On Thursday I checked out a copy of The Second Life of Art, a selection of essays by Eugenio Montale, from the Doherty Library at the University of St. Thomas, here in Houston. I’ve read it several times and always find it useful as a supplement to Montale’s principle work, his poetry. What a pleasure watching a great artist work outside his customary bailiwick – imagine Glenn Gould playing the harmonica. I really should buy a copy, and have resolved to do so given what happened that evening.
I took the book from my nightstand and laid on the bed, preparing to browse, when something fell out of the volume onto my chest. It was brown and shiny, the size of an arrowhead, and for some reason I thought of amber – that wondrous fossilized resin that turns hapless insects into works of art. I got the insect part correct: It was a flattened, desiccated cockroach, virtually intact, with legs and antennae in place. I’m not squeamish but my wife is sickened by roaches, so I ran to the bathroom, flushed it away and didn’t tell her about it.
The roach hadn’t bored or burrowed, weevil- or termite-fashion, into the book. Clearly, an earlier reader had slammed the cover shut and left the roach as a bookmark between pages 168 and 169. I know this because of the reddish-yellow stains and scab-like bits of roach-matter left at the middle of each page. That marks the midway point of Montale’s “Chinese Poems 1753 B.C.-1278 A.D.,” first published in 1943 as the introduction to an anthology of Chinese poetry. I see no mention of roaches or other insects in the text, though just below two bits of roach-matter arranged on page 169 like a colon (the mark of punctuation, I mean), I find this phrase: “…these poems of nearly two thousand years leave us with a sensation in which admiration verges on dizziness or seasickness.” This precisely describes my own inordinate admiration for Montale’s poetry.

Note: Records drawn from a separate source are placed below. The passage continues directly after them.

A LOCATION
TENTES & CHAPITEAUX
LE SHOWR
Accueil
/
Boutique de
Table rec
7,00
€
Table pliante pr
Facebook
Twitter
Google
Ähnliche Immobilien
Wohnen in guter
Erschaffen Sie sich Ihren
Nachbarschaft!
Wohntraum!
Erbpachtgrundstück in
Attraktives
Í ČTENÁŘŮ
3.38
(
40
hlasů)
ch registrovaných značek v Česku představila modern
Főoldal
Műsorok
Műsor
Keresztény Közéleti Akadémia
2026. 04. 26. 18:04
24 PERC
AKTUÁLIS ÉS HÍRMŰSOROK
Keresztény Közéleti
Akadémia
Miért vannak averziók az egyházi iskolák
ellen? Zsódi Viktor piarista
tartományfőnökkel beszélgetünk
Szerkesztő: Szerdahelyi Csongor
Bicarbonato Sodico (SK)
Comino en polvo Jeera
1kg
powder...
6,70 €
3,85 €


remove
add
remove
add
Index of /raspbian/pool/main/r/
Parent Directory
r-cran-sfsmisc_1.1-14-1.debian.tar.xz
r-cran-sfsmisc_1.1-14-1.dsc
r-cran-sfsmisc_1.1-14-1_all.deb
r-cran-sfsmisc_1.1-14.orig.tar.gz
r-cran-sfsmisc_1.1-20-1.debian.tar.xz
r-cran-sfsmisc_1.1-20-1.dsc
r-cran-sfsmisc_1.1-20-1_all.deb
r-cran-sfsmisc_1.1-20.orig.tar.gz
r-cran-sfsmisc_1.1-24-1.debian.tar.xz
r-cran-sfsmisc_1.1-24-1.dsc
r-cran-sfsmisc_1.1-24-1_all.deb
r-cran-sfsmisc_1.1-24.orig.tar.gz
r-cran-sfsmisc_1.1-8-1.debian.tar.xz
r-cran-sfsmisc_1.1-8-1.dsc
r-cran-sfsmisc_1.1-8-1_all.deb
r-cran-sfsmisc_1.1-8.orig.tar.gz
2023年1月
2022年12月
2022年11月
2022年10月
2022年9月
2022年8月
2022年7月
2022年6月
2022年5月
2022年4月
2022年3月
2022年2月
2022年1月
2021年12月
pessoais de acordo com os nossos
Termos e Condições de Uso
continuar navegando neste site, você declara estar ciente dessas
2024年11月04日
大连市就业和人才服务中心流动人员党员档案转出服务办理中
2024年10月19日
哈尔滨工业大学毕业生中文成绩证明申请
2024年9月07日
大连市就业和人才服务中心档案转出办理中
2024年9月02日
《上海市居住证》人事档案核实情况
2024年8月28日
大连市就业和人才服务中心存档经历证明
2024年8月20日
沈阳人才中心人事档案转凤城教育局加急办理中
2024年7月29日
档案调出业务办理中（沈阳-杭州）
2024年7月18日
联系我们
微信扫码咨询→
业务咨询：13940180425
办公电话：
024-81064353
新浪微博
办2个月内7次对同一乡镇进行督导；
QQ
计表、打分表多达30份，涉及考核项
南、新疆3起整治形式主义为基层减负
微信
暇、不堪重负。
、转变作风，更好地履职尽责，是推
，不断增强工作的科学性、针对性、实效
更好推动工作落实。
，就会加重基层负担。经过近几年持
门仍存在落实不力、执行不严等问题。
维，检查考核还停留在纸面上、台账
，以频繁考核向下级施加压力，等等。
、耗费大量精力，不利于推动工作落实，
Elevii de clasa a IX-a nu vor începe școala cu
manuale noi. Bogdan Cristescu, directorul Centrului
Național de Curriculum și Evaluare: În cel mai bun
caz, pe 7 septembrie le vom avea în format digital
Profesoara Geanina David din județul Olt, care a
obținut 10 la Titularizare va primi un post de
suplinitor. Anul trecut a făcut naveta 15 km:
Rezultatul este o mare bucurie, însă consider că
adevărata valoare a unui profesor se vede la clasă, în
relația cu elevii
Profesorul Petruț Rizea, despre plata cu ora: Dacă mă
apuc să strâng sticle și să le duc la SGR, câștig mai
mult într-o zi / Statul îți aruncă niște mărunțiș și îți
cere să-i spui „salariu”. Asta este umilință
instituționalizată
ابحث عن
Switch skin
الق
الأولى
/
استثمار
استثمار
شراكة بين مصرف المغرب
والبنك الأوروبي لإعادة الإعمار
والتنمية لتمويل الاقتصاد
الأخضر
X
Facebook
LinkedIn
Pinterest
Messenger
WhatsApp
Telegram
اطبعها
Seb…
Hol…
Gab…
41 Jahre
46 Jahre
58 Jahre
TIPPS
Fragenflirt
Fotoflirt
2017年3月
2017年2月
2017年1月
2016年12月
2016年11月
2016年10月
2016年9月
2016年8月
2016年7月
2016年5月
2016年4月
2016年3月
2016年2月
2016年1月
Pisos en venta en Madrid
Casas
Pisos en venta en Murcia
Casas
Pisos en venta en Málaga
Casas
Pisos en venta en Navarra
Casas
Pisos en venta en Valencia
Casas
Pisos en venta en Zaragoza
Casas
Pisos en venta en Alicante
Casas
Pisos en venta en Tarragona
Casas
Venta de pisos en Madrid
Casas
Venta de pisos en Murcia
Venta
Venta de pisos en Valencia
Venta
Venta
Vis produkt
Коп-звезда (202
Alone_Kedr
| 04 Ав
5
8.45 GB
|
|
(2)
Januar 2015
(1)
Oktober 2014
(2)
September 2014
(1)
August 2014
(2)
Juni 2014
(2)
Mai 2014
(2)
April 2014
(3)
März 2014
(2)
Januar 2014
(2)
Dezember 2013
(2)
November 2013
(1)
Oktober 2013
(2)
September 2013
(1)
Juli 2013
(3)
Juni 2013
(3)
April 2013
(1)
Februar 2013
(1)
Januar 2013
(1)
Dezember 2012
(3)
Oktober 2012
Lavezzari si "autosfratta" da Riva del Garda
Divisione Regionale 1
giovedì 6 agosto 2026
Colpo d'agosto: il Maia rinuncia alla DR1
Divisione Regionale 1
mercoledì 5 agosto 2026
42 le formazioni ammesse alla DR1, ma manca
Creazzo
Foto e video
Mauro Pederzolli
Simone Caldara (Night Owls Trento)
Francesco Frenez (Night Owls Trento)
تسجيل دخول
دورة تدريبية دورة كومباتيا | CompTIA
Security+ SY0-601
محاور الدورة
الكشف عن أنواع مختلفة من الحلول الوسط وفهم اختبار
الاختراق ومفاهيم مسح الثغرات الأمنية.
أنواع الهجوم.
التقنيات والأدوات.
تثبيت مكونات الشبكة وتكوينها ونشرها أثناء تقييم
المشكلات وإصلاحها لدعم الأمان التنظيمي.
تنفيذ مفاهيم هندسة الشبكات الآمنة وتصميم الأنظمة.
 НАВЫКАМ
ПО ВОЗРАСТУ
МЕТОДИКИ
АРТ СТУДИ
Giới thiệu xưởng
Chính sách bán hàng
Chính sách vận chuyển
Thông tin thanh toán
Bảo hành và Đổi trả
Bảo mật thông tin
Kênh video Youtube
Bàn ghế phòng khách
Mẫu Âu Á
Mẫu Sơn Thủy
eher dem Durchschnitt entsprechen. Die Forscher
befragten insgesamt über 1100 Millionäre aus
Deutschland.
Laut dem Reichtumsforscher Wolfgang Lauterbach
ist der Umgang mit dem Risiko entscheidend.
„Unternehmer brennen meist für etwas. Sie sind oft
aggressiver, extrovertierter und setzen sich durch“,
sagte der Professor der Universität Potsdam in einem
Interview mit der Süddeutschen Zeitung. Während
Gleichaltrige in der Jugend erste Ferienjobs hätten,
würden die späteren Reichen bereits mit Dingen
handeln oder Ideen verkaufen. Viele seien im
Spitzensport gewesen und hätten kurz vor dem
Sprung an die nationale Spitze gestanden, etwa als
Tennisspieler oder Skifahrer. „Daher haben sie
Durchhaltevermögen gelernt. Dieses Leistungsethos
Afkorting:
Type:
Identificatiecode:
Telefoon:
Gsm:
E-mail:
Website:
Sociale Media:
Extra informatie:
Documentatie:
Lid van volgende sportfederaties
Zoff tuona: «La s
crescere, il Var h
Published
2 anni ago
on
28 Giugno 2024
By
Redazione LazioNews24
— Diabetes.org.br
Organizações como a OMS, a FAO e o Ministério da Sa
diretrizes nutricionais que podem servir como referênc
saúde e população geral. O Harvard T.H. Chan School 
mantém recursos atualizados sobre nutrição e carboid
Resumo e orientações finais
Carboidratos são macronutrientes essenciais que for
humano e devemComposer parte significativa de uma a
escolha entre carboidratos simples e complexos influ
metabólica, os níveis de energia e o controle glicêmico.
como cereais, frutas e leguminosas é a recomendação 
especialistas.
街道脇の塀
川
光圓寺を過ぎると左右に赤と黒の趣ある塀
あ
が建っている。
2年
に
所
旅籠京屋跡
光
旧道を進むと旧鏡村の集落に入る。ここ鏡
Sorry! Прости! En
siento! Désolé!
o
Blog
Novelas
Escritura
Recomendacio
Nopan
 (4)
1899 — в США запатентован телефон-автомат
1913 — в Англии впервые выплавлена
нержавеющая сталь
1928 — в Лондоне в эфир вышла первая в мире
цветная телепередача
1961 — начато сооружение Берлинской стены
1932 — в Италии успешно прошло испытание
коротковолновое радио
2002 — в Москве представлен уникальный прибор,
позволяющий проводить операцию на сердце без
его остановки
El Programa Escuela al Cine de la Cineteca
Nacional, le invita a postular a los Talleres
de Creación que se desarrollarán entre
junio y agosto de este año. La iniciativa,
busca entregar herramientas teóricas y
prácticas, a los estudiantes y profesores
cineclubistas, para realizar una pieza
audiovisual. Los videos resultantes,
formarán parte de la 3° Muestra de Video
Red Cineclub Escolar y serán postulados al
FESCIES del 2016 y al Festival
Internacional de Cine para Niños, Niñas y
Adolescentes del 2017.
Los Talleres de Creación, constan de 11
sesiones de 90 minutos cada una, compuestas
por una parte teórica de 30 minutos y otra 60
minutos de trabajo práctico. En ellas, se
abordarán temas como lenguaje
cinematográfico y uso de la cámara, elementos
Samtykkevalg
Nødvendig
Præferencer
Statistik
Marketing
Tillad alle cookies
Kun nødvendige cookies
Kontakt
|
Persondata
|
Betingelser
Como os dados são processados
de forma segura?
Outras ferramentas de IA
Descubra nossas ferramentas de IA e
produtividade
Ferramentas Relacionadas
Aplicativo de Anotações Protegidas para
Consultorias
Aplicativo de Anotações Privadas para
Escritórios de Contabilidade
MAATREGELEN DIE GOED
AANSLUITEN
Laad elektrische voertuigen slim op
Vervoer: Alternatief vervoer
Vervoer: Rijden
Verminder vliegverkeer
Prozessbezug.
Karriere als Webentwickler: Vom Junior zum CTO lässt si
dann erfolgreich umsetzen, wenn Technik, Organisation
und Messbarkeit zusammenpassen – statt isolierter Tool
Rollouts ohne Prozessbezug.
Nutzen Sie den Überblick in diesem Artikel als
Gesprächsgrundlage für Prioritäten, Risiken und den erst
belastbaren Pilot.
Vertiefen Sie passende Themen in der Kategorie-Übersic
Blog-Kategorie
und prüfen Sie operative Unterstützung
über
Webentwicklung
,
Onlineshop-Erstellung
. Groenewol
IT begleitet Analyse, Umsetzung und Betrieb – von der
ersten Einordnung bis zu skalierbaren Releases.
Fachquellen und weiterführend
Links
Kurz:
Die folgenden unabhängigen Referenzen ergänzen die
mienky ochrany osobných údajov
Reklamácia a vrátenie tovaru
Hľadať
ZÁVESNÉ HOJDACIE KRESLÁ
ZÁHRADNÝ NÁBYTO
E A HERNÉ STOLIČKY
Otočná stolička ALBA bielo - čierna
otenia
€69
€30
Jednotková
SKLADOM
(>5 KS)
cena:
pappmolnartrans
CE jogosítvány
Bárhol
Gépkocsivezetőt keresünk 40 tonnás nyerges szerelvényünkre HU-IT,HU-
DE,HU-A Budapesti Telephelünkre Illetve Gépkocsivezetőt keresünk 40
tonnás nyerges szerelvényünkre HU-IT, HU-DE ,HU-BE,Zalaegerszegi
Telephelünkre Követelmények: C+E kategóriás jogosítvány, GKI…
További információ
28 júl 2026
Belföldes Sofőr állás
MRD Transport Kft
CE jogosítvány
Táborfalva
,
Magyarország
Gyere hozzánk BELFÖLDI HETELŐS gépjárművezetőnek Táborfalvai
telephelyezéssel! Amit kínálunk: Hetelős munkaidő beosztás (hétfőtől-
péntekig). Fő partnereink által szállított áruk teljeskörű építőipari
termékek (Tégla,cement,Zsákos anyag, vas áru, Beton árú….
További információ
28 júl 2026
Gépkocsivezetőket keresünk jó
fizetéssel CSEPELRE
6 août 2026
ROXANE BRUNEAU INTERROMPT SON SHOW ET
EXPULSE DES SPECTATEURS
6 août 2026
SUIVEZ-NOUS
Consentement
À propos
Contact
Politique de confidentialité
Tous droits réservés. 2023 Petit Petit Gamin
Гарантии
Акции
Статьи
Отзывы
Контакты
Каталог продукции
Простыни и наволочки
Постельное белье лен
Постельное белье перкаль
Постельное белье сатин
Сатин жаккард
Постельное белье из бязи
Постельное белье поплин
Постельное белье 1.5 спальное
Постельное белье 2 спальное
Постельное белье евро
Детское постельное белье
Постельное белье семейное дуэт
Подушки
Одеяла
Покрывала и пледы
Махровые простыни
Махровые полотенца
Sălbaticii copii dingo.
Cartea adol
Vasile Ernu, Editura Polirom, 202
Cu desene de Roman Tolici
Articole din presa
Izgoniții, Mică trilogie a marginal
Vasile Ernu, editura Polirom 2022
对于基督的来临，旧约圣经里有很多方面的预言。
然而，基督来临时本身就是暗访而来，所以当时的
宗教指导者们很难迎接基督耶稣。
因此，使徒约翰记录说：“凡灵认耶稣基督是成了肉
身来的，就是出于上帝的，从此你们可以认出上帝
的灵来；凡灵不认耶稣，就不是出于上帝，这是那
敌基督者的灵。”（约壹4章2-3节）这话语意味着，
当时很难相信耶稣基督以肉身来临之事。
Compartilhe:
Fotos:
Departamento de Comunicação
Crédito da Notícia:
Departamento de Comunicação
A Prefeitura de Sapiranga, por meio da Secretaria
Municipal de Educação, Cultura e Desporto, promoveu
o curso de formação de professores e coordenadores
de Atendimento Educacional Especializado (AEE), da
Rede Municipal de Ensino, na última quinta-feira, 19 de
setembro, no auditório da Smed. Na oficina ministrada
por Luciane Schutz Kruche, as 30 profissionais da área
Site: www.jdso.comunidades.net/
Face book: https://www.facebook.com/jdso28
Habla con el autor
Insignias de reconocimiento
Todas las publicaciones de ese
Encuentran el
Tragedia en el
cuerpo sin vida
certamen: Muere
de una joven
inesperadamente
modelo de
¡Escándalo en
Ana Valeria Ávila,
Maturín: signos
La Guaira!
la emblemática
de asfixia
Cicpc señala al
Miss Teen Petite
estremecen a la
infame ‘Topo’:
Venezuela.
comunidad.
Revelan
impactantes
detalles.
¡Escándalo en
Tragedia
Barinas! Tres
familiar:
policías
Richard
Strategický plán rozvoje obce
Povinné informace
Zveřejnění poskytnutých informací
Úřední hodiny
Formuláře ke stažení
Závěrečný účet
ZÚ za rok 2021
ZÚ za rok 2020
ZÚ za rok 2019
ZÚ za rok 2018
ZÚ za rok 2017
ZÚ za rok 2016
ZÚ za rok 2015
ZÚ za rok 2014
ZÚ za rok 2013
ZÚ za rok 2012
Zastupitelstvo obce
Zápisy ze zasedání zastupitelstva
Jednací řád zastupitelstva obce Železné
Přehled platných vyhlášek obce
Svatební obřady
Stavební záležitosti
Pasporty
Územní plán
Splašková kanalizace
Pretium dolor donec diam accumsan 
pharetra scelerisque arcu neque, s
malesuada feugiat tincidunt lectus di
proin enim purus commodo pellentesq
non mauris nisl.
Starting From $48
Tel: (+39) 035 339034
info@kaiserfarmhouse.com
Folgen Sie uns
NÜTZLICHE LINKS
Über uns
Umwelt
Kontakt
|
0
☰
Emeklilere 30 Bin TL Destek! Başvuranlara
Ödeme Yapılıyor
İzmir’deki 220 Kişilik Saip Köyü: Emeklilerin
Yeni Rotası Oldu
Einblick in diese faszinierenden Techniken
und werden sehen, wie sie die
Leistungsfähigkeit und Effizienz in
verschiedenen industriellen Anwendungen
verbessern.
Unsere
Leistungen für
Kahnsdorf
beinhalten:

To my knowledge, there is no Montale concordance, at least in English, but I skimmed all the translations I have – Galassi, Arrowsmith, Harry Thomas’ Montale in English – and found no mention of roaches. However, in 1966, Montale published a poignant elegy, “Xenia I,” to his wife, Drusilla Tanzi, who had died three years earlier. She had the unflattering nickname of Mosca, meaning “fly” (Linnaeus himself named the house fly Musca domestica). Here’s a link to the entire poem, as translated by William Arrowsmith and published in Agni, but let me cite some relevant lines. Here are the first two sections of the 14-section poem:
“Dear little insect
nicknamed Mosca, who knows why,
this evening, when it was nearly dark,
while I was reading Deutero-Isaiah,
you reappeared at my side,
but without your glasses
you couldn’t see me,
and in the blur, without their glitter,
I didn’t know who you were.
Minus glasses and antennae,
poor insect, wingèd
only in imagination,
a beaten-up Bible and none
too plausible either, black night,
a flash of lightning, thunder, and then
not even the storm. Could it be
you left so soon, and without
a word? But it’s crazy, my thinking
you still had lips.”
I’ve seen pictures of Mosca, and her small face and head, and oversized, goggle-like glasses give her a house fly-like appearance. Still, to be named for an insect that moves from dung to birthday cake without blinking its many-lensed eyes cannot have been a comfort. Nor do I know if Montale gave her the nickname or if it came with her, grandfathered in, as it were. Montale’s poem suggests that their relationship (they met in the 1930s but didn’t marry until 1958, after Mosca’s husband died) was complicated and unconventional. Mosca seems to have served as both Muse and anti-Muse. Here’s the concluding section of “Xenia I”:
“They say my poetry is one of non-belonging.
But if it was yours, it was someone’s:
it was yours who are no longer form, but essence.
They say that poetry at its peak
glorifies the All in flight,
they say the tortoise
is no swifter than lightning.
You alone knew
that motion and stasis are one,
that the void is fullness and the clear sky
cloud at its airiest. So your long journey
imprisoned by bandages and casts,
makes better sense to me.
Still, knowing we’re a single thing,
whether one or two, gives me no peace.”
I found passing references to crickets in other Montale poems (“After a Flight,” “Thrust and Riposte”), and ants show up in the latter, but while Montale often used images drawn from nature, especially birds, he largely ignored the order Insecta. Why would a patron of the library at a Catholic university flatten a cockroach in a volume by Montale, then return it with the corpse in situ? To have chosen Montale implies some degree of taste and cosmopolitan literacy. Could this have been a Dada-inspired act of literary criticism, like the time some idiot took a sledge hammer to the Pieta?